The products that have not shipped against the pipeline will share one feature: a churn cohort that nobody can explain.

The bottom line

The compute-to-surplus pipeline is going to be the most important variable in your product within two years and it is currently being tracked by approximately zero of your dashboards. The fix for that is not philosophical. It is the four primitives, the three roadmap moves, and the willingness to walk into a planning meeting and argue that an internal chart and a Figma prototype are the most valuable things on next quarter's plan.

Last week's memo ended with the line the Project Deal data is not the end of an experiment.
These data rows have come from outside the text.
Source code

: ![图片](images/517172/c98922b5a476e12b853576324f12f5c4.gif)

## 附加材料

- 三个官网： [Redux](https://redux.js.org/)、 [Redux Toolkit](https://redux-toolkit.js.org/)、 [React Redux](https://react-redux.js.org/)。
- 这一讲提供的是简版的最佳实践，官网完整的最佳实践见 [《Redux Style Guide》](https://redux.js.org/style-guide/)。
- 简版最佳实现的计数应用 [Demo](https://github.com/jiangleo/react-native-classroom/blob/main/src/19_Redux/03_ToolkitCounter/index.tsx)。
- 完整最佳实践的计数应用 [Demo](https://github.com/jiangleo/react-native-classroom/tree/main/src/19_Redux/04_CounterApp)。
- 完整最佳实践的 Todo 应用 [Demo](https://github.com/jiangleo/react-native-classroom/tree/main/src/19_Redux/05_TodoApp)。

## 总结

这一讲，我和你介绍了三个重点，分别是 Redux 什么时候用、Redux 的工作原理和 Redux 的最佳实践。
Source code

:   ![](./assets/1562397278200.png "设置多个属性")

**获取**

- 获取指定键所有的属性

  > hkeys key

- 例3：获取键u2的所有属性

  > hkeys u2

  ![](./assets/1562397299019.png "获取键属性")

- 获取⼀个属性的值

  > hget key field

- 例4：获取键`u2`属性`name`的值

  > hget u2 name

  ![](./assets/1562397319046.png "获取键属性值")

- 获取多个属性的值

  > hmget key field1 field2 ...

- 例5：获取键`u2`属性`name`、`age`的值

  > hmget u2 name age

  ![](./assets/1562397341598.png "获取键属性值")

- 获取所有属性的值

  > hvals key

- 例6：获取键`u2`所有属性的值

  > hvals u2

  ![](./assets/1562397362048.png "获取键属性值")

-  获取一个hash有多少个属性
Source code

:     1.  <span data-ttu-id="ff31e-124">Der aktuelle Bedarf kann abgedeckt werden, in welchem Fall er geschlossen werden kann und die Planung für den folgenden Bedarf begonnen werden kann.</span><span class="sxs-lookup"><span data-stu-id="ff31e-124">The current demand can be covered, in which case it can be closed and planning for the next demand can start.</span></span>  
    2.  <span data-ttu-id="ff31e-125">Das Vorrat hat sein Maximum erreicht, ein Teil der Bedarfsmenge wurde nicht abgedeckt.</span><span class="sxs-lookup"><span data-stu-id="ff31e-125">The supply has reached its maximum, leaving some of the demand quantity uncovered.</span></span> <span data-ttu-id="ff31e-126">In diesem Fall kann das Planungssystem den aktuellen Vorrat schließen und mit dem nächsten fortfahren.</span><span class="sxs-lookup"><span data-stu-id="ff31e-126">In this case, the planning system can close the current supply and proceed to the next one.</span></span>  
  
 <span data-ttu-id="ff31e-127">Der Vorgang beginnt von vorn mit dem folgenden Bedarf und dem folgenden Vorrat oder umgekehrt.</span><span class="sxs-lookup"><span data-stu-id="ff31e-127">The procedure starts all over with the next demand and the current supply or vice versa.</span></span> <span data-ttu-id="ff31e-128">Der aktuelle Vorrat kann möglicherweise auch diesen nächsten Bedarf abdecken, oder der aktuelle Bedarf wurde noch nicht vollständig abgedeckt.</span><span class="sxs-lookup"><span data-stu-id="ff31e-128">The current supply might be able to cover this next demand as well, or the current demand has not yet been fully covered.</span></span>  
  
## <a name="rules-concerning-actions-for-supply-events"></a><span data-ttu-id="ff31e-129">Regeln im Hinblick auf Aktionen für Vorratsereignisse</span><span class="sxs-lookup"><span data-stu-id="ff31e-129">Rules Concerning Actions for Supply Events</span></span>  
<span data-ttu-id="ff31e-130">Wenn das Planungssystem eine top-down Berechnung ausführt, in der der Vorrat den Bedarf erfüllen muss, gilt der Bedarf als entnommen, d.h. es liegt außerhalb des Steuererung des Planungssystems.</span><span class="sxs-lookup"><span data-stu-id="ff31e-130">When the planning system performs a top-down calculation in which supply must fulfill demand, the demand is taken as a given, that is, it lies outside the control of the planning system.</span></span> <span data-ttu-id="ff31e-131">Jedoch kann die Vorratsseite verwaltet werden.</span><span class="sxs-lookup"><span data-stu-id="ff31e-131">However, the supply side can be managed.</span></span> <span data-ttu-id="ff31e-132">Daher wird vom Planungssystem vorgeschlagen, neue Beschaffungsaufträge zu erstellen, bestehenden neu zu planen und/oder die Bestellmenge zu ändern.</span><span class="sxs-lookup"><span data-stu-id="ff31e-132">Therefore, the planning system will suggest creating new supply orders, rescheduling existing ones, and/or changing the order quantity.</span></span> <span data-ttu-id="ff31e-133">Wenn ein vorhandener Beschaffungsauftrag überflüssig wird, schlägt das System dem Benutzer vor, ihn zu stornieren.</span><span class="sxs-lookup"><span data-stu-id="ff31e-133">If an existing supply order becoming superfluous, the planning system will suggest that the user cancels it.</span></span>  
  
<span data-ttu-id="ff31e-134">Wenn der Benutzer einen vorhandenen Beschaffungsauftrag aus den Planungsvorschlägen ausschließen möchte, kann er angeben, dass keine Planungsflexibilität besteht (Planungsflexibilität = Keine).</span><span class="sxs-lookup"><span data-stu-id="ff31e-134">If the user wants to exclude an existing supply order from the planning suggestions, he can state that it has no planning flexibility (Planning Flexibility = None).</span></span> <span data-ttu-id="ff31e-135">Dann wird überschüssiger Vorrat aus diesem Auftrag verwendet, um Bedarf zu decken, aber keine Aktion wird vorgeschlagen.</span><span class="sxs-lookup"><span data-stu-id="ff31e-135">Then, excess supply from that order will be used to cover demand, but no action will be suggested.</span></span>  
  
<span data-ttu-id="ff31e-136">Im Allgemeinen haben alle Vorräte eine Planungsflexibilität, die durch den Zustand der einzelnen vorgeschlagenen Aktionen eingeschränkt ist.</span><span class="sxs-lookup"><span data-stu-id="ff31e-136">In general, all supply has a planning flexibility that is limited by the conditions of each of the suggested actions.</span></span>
It is the start of the spec.This memo is the spec. The rest is shipping.

The PMs who internalize this in May 2026 are going to look, in May 2028, like they had a crystal ball. They didn't. They had a published experiment, a four-word concept, and the discipline to put one engineer on the logging table while everyone else was still arguing about whether it mattered.

That is the entire trick.

Companion to last week's memo on Project Deal. The capability gradient, silent-loss problem, counterparty instrumentation, and agent-tier contract are operator-level reframings of the structural finding originally published by Anthropic in April 2026. All numerical figures cited here originate from Anthropic's Project Deal writeup. Industry context on Microsoft Agent 365, Salesforce headless, and MoonAgents Card draws from May 2026 reporting.